▸ About this exercise
Exact copies of all the entries are required, and no pictures should appear in them.

(Extracted entries Opens)

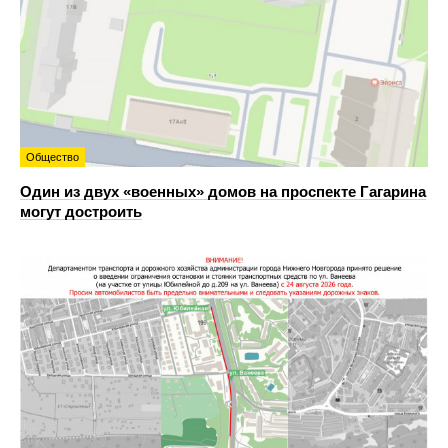
Общество
Один из двух «военных» домов на проспекте Гагарина
могут достроить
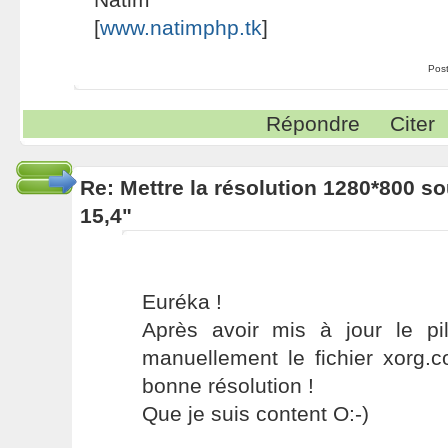
[
www.natimphp.tk
]
Pos
Répondre
Citer
Re: Mettre la résolution 1280*800 s
15,4"
Euréka !
Après avoir mis à jour le pil
manuellement le fichier xorg.c
bonne résolution !
Que je suis content O:-)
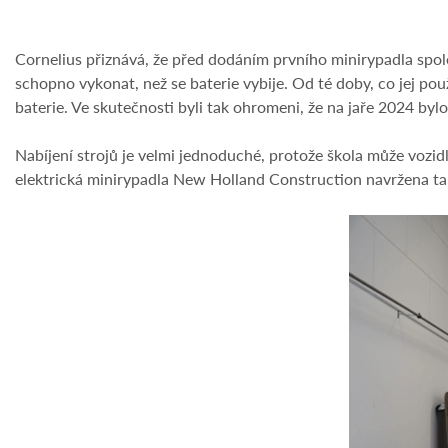
Cornelius přiznává, že před dodáním prvního minirypadla spol
schopno vykonat, než se baterie vybije. Od té doby, co jej pou
baterie. Ve skutečnosti byli tak ohromeni, že na jaře 2024 b
Nabíjení strojů je velmi jednoduché, protože škola může vozidl
elektrická minirypadla New Holland Construction navržena tak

(Extracted entries Closes)

▸ Written solution
Общество
Один из двух «военных» домов на проспекте Гагарина
могут достроить
[
www.natimphp.tk
]
Pos
Répondre
Citer
Re: Mettre la résolution 1280*800 s
15,4"
Euréka !
Après avoir mis à jour le pil
manuellement le fichier xorg.c
bonne résolution !
Que je suis content O:-)
Cornelius přiznává, že před dodáním prvního minirypadla spol
schopno vykonat, než se baterie vybije. Od té doby, co jej pou
baterie. Ve skutečnosti byli tak ohromeni, že na jaře 2024 b
Nabíjení strojů je velmi jednoduché, protože škola může vozidl
elektrická minirypadla New Holland Construction navržena tak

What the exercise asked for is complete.